Su mujer, acostumbrada a freír patatas en la empresa, explica a EL ESPAÑOL que no logra darle ese punto en casa. El secreto: “La materia prima es de mucha calidad, están muy bien fritas y el aceite está muy limpio —enumera Herminia—; no hay mucho más”.
Dos plantas más arriba, en la zona de oficinas, Francisco ofrece los mismos argumentos. A sus 51 años lleva en la empresa desde 1988, primero como conductor de una furgoneta vendiendo producto; ahora como director comercial. Él es uno de los que más ha notado la influencia de Mercadona en la empresa.
“Se ha traducido en más ventas y en que muchos clientes ya saben de lo que somos capaces y nos reciben con otro talante —resume Francisco—; antes teníamos que llamar, ahora nos llaman”. La marca está presente, además de en Mercadona bajo la marca Hacendado en otro tipo de superficies, tanto grandes como en supermercados de barrio con otras marcas como Abuelo Antonio, Monti o una amplia variedad de picos y productos ecológicos.
Antonio Córdoba, el padre, sigue deambulando por su empresa. Defiende que para que salga la patata perfecta hay que estar implicado al cien por cien. Y por eso baja con frecuencia, aunque no tantas veces como su torpeza de piernas le permite, a la zona de elaboración para comprobar que todo se hace según su mandato.
No le duelen prendas en reprender a quien no lo realiza como corresponde.
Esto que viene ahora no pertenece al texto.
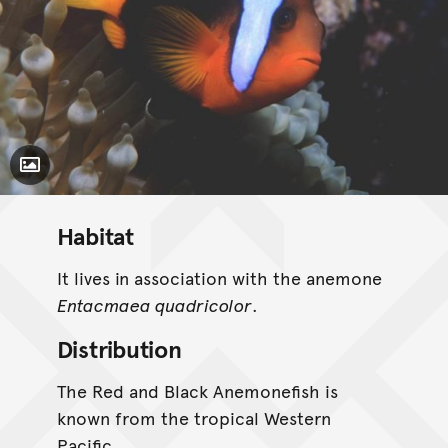
Toggle Caption
Habitat
It lives in association with the anemone
Entacmaea quadricolor
.
Distribution
The Red and Black Anemonefish is
known from the tropical Western
Pacific.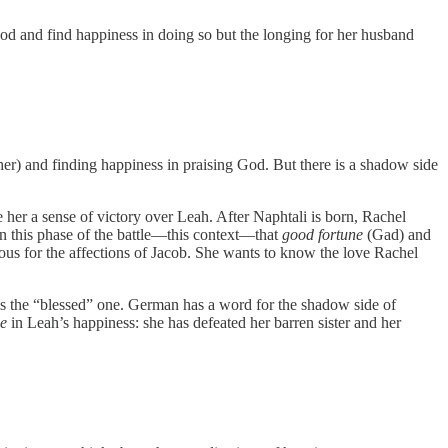
d and find happiness in doing so but the longing for her husband
her) and finding happiness in praising God. But there is a shadow side
e her a sense of victory over Leah. After Naphtali is born, Rachel
 in this phase of the battle—this context—that
good fortune
(Gad) and
lous for the affections of Jacob. She wants to know the love Rachel
e is the “blessed” one. German has a word for the shadow side of
e
in Leah’s happiness: she has defeated her barren sister and her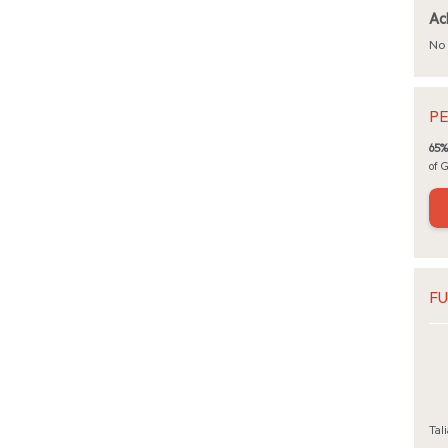
Ac
No 
PE
65%
of 
FU
Tali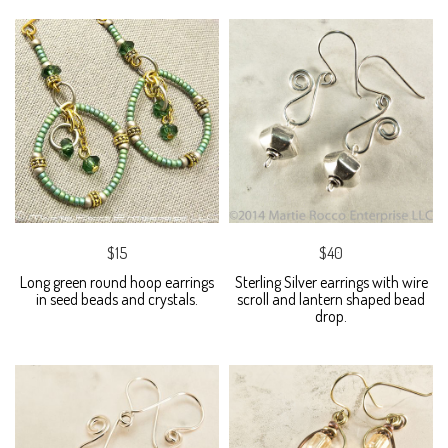
$15
$40
Long green round hoop earrings
Sterling Silver earrings with wire
in seed beads and crystals.
scroll and lantern shaped bead
drop.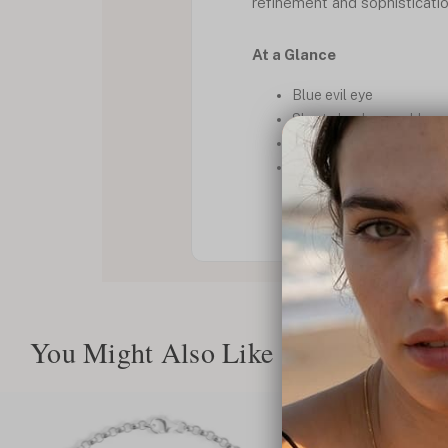
refinement and sophisticatio
At a Glance
Blue evil eye
Short chocker necklace
Protection
Faith
You Might Also Like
Eso sí, con la ternura de un abuelo que corrige a sus nietos, porque muchos de ellos llevan décadas trabajando para él y conocen a la perfección la obsesión del jefe por la calidad.
Tiene la tranquilidad de tener solvencia económica, aunque llegó a arruinarse por culpa de la empresa. Y aconseja a su hijo que, en caso de duda, esté tranquilo, que la calidad hablará por ellos. También descansa sabiendo que ya hay una tercera generación de los Córdoba para que Los Monti sigan deleitando el paladar con tres ingredientes básicos: patata, aceite y sal.
—¿Hay futuro?
—Claro que o hay, y pasa por la tradición, por la vuelta a los orígenes. Si vamos bien, ¿para qué vamos a cambiar?